In Chapter 14, Greene again relies on analogies, returning to previous visuals like throwing a ball, among others. However, even with analogies, the scales involved in the big bang theory are so extreme (both extremely large and extremely small) that conceptualizing it becomes nearly impossible, even to most physicists. To help readers, Greene illustrates the time scales via a diagram in Figure 14.1 (356). However, even this proves largely incomprehensible, and possibly for this reason Greene concludes Chapter 14 by reiterating the anthropic principle, pointing to the limits of knowledge and the human capacity to understand. Few things make those limitations more apparent to the reader than the vast stretches of time and distance involved in the big bang theory, thematically foregrounding The Limitations of Intuition.
In Chapter 15, Greene concludes by acknowledging the current limitations of string theory and sharing his hopes for what will come next. Like many others, this chapter is organized around a list of “five central questions” (374), which he addresses in depth one at a time. These five questions represent the holes in string theory’s capacity to provide a possible unifying theory. As the title of Part 5: “Unification in the Twenty-First Century” suggests, Greene has high hopes that further research, refined mathematical formulas, and advancing technology will eventually lead theorists to the answers they search for. In addition, he remains confident that string theory, or rather its overarching framework, M-theory, will ultimately provide that answer. Many of the ideas Greene concludes with again demonstrate the intertwined nature of two of the book’s major themes: The Human Need to Understand and The Unification of Physics. Specifically, humans’ innate need to understand everything in the universe drives physicists to find a unifying theory of physics because they believe that it must exist.
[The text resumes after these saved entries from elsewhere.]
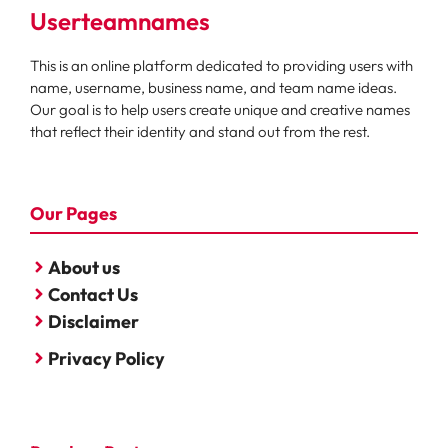
Userteamnames
This is an online platform dedicated to providing users with
name, username, business name, and team name ideas.
Our goal is to help users create unique and creative names
that reflect their identity and stand out from the rest.
Our Pages
About us
Contact Us
Disclaimer
Privacy Policy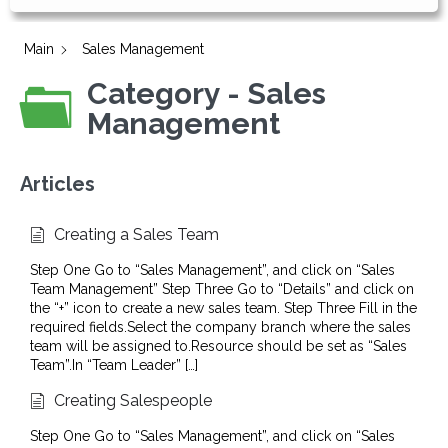
Main
Sales Management
Category - Sales
Management
Articles
Creating a Sales Team
Step One Go to “Sales Management”, and click on “Sales
Team Management” Step Three Go to “Details” and click on
the “+” icon to create a new sales team. Step Three Fill in the
required fields.Select the company branch where the sales
team will be assigned to.Resource should be set as “Sales
Team”.In “Team Leader” […]
Creating Salespeople
Step One Go to “Sales Management”, and click on “Sales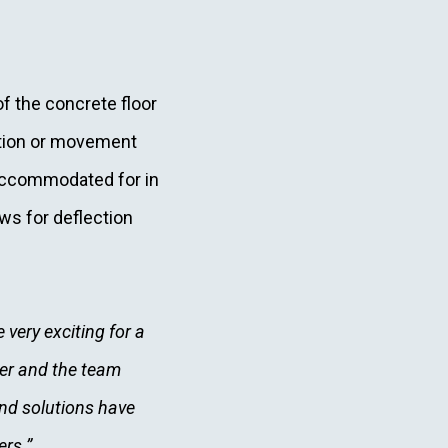
of the concrete floor
ection or movement
 accommodated for in
ows for deflection
 very exciting for a
iler and the team
nd solutions have
ers.”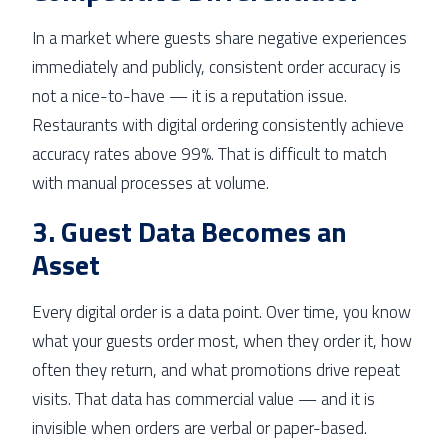
In a market where guests share negative experiences
immediately and publicly, consistent order accuracy is
not a nice-to-have — it is a reputation issue.
Restaurants with digital ordering consistently achieve
accuracy rates above 99%. That is difficult to match
with manual processes at volume.
3. Guest Data Becomes an
Asset
Every digital order is a data point. Over time, you know
what your guests order most, when they order it, how
often they return, and what promotions drive repeat
visits. That data has commercial value — and it is
invisible when orders are verbal or paper-based.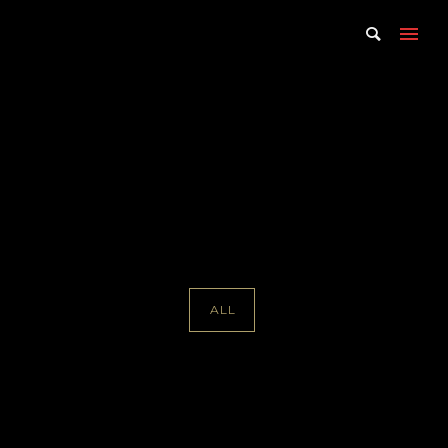
Portfolio Tag : Trip Cullman
Home
/ Portfolio Tag /
Trip Cullman
ALL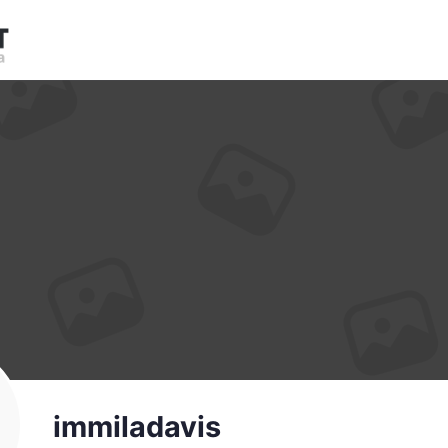
immiladavis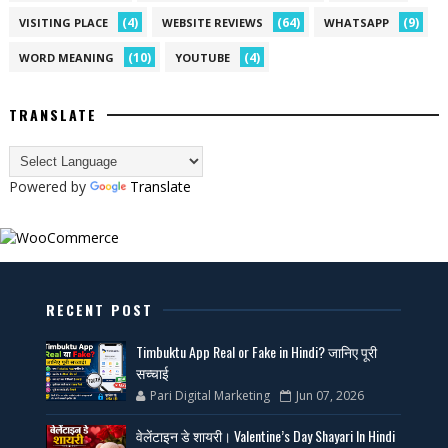
(4)
(64)
(9)
VISITING PLACE
WEBSITE REVIEWS
WHATSAPP
(10)
(4)
WORD MEANING
YOUTUBE
TRANSLATE
Powered by
Translate
RECENT POST
Timbuktu App Real or Fake in Hindi? जानिए पूरी
सच्चाई
Pari Digital Marketing
Jun 07, 2026
वेलेंटाइन डे शायरी। Valentine’s Day Shayari In Hindi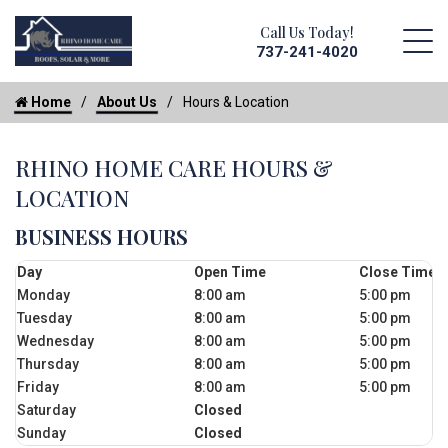
Call Us Today!
737-241-4020
Home
About Us
Hours & Location
RHINO HOME CARE HOURS &
LOCATION
BUSINESS HOURS
Day
Open Time
Close Time
Monday
8:00 am
5:00 pm
Tuesday
8:00 am
5:00 pm
Wednesday
8:00 am
5:00 pm
Thursday
8:00 am
5:00 pm
Friday
8:00 am
5:00 pm
Saturday
Closed
Sunday
Closed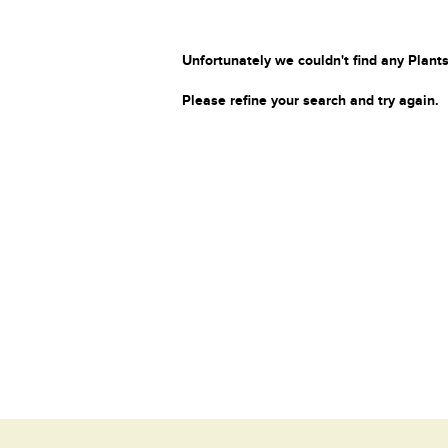
Unfortunately we couldn't find any Plants
Please refine your search and try again.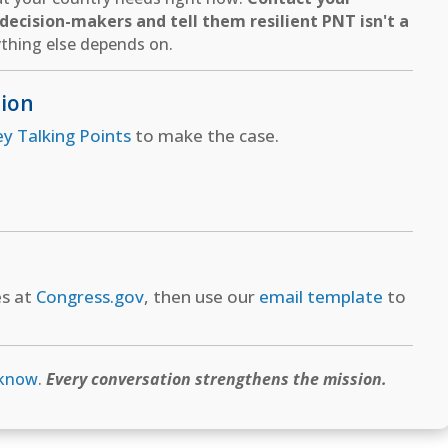
ecision-makers and tell them resilient PNT isn't a
thing else depends on.
tion
ey Talking Points
to make the case.
es at
Congress.gov
, then use our
email template
to
 know
.
Every conversation strengthens the mission.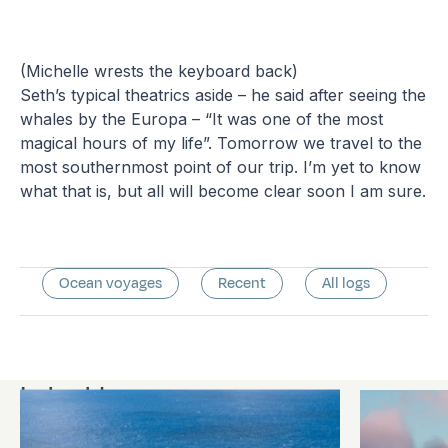
(Michelle wrests the keyboard back)
Seth’s typical theatrics aside – he said after seeing the
whales by the Europa – “It was one of the most
magical hours of my life”. Tomorrow we travel to the
most southernmost point of our trip. I’m yet to know
what that is, but all will become clear soon I am sure.
Ocean voyages
Recent
All logs
Latest logs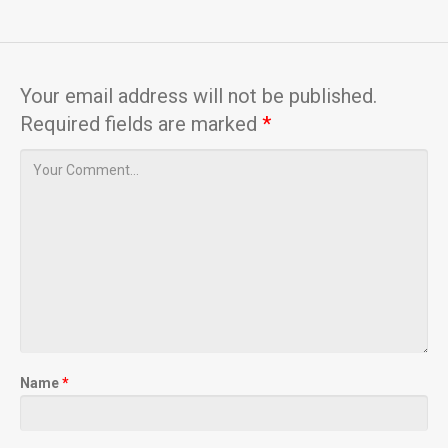
Your email address will not be published.
Required fields are marked
*
Name
*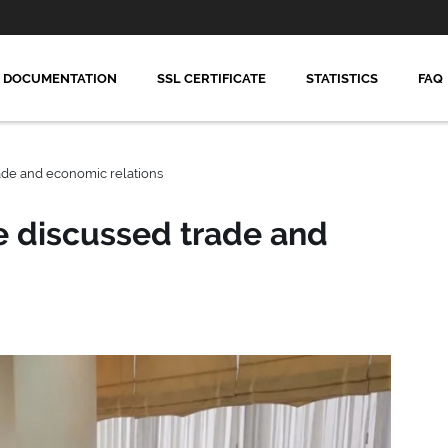
DOCUMENTATION
SSL CERTIFICATE
STATISTICS
FAQ
ade and economic relations
e discussed trade and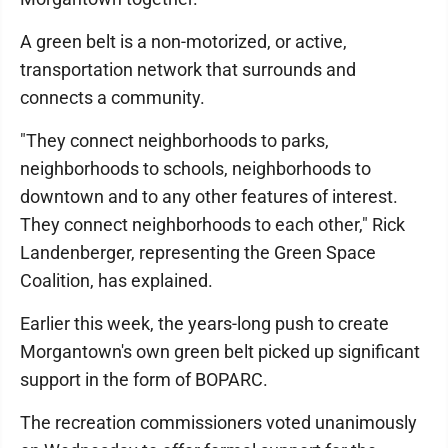
A green belt is a non-motorized, or active,
transportation network that surrounds and
connects a community.
"They connect neighborhoods to parks,
neighborhoods to schools, neighborhoods to
downtown and to any other features of interest.
They connect neighborhoods to each other," Rick
Landenberger, representing the Green Space
Coalition, has explained.
Earlier this week, the years-long push to create
Morgantown's own green belt picked up significant
support in the form of BOPARC.
The recreation commissioners voted unanimously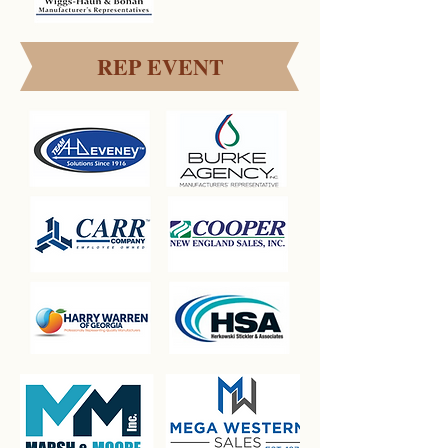
REP EVENT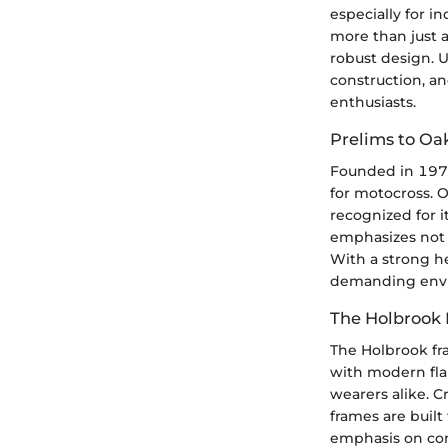
especially for i
more than just 
robust design. U
construction, an
enthusiasts.
Prelims to Oa
Founded in 1975
for motocross. O
recognized for 
emphasizes not o
With a strong he
demanding envir
The Holbrook
The Holbrook fr
with modern flai
wearers alike. C
frames are built
emphasis on comf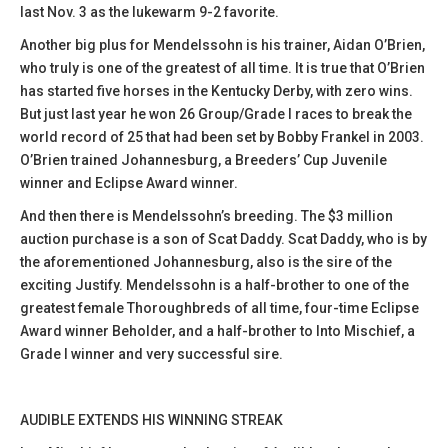
last Nov. 3 as the lukewarm 9-2 favorite.
Another big plus for Mendelssohn is his trainer, Aidan O’Brien,
who truly is one of the greatest of all time. It is true that O’Brien
has started five horses in the Kentucky Derby, with zero wins.
But just last year he won 26 Group/Grade I races to break the
world record of 25 that had been set by Bobby Frankel in 2003.
O’Brien trained Johannesburg, a Breeders’ Cup Juvenile
winner and Eclipse Award winner.
And then there is Mendelssohn’s breeding. The $3 million
auction purchase is a son of Scat Daddy. Scat Daddy, who is by
the aforementioned Johannesburg, also is the sire of the
exciting Justify. Mendelssohn is a half-brother to one of the
greatest female Thoroughbreds of all time, four-time Eclipse
Award winner Beholder, and a half-brother to Into Mischief, a
Grade I winner and very successful sire.
AUDIBLE EXTENDS HIS WINNING STREAK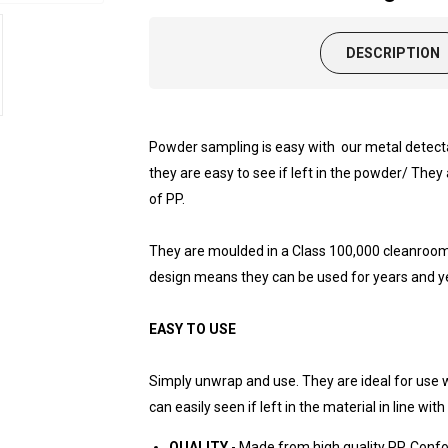
DESCRIPTION
Powder sampling is easy with our metal detect
they are easy to see if left in the powder/ The
of PP.
They are moulded in a Class 100,000 cleanroom 
design means they can be used for years and ye
EASY TO USE
Simply unwrap and use. They are ideal for use 
can easily seen if left in the material in line wi
QUALITY
- Made from high quality PP. Conf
However, Greene also admits that no concrete proof exists that any such answer does exist; physicists may eventually hit an “absolute limit to scientific explanation” (385) beyond which no explanation will be found. This echoes but is not quite the same as the limitations inherent in the anthropic principle. Most importantly, however, Greene emphasizes that the possibility of never reaching an answer will not discourage scientists from trying to find one. Hope will drive them onward because the human need to understand is central to “the whole human struggle” (387). If nothing else, this need inspires people to stretch their imaginations beyond what intuition might initially allow.